В XX веке рукотворная смерть приобрела эпидемический характер, потому что все более действенные технологии убийства довели крайние формы выражения национального суверенитета до уровня патологии. Вполне очевидно, что именно открытие возможности высвобождения ядерной энергии и ее использования в ядерном оружии снизило вирулентность этого патогена. В некотором глубоком и даже численно измеримом смысле оружие, принуждавшее в течение последних семи десятилетий к осмотрительности в глубоком страхе ядерной войны, служило контейнером, не позволявшим вырваться на свободу тем смертям, которые оно могло породить, подобно вакцине, изготовленной из ослабленной разновидности самого же патогена. Чтобы убить одного гражданина Германии во время Второй мировой войны, союзникам нужно было израсходовать три тонны бомб. Исходя из этой численной мерки, стратегические арсеналы Соединенных Штатов и Советского Союза содержали в разгар холодной войны около трех миллиардов потенциальных смертей.

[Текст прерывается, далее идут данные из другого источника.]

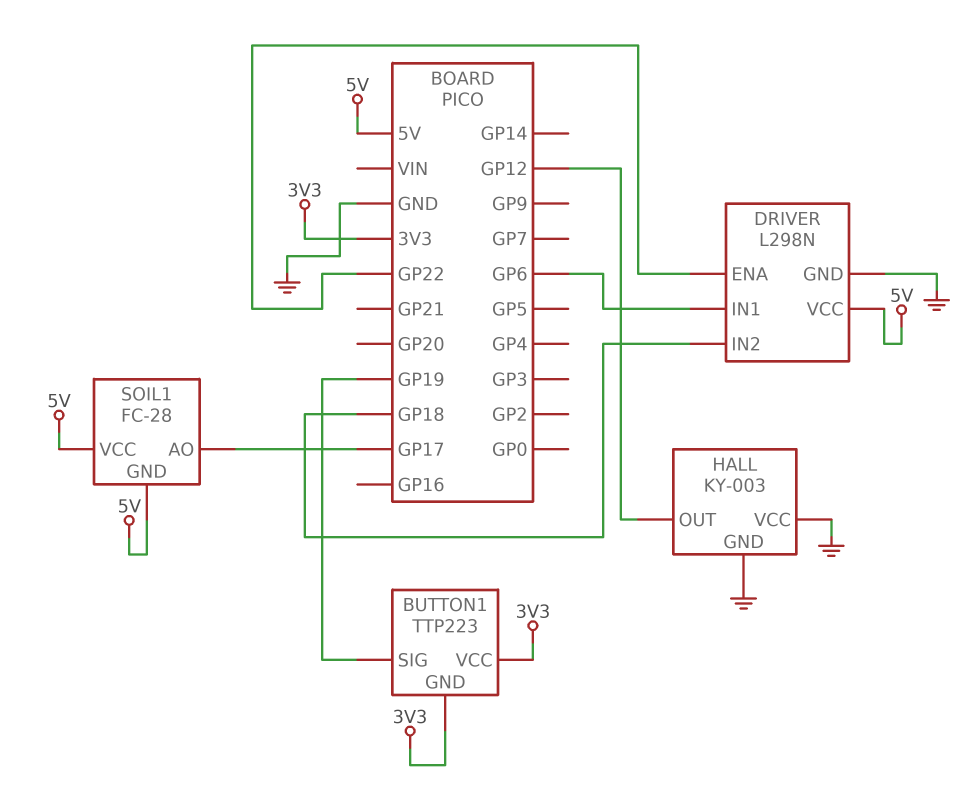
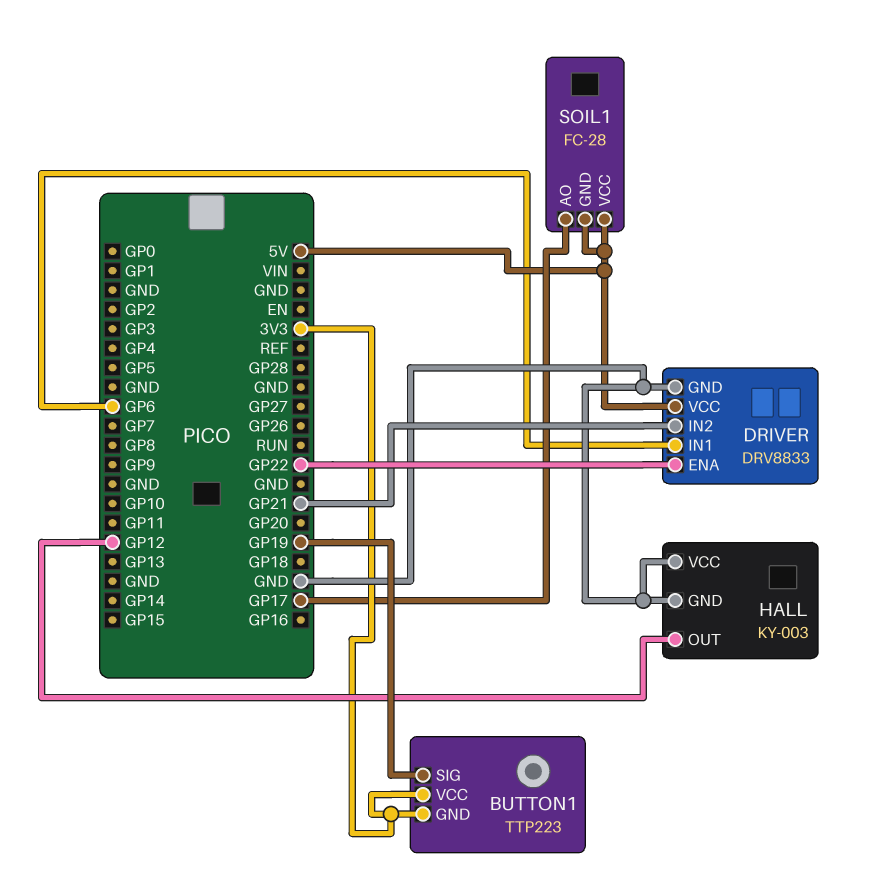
DRIVER: L298N -> DRV8833
DRIVER pin IN2: GP18 -> GP21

Это число хорошо соответствует полученной Всемирной организацией здравоохранения по другой методике в 1984 году оценке числа жертв полномасштабной ядерной войны.
Концентрация смерти в ядерном оружии сделала смерть видимой. Отрезвляющие арсеналы стали символом смерти, недвусмысленным напоминанием о нашей коллективной смертности. Раньше в неразберихе боя, в воздушных или морских сражениях можно было отрицать или не замечать ужасающую стоимость стремления к абсолютному суверенитету, выраженную в человеческих жизнях. Ядерное оружие, абсолютное вместилище рукотворной смерти, впервые в истории человечества показало последствия суверенного насилия с разительной очевидностью. Поскольку надежной защиты от такого оружия не было, последствия эти не подлежали сомнению. Новая каста стратегов от вооружений судорожно пыталась изобрести способы его применения, но любая стратегия разбивалась о неоспоримые расчеты эскалации конфликта. «Любая великая и глубокая проблема несет в себе свое собственное решение», – объяснял Нильс Бор ученым Лос-Аламоса в 1943 году, когда, приехав туда, обнаружил их в смятенном состоянии духа. Ядерное оружие, заключающее в себе потенциальное человеческое насилие в самом тотальном и экстремальном виде, парадоксальным образом демонстрирует доведение до абсурда рукотворной смерти. Годы, прошедшие после 1945-го, были годами опасного, но неизбежного обучения. Как я слышал, мы чуть было не сошли с верного пути не только во время Карибского кризиса и едва не случившейся катастрофы с учениями Able Archer 1983 года, но и во многих других случаях.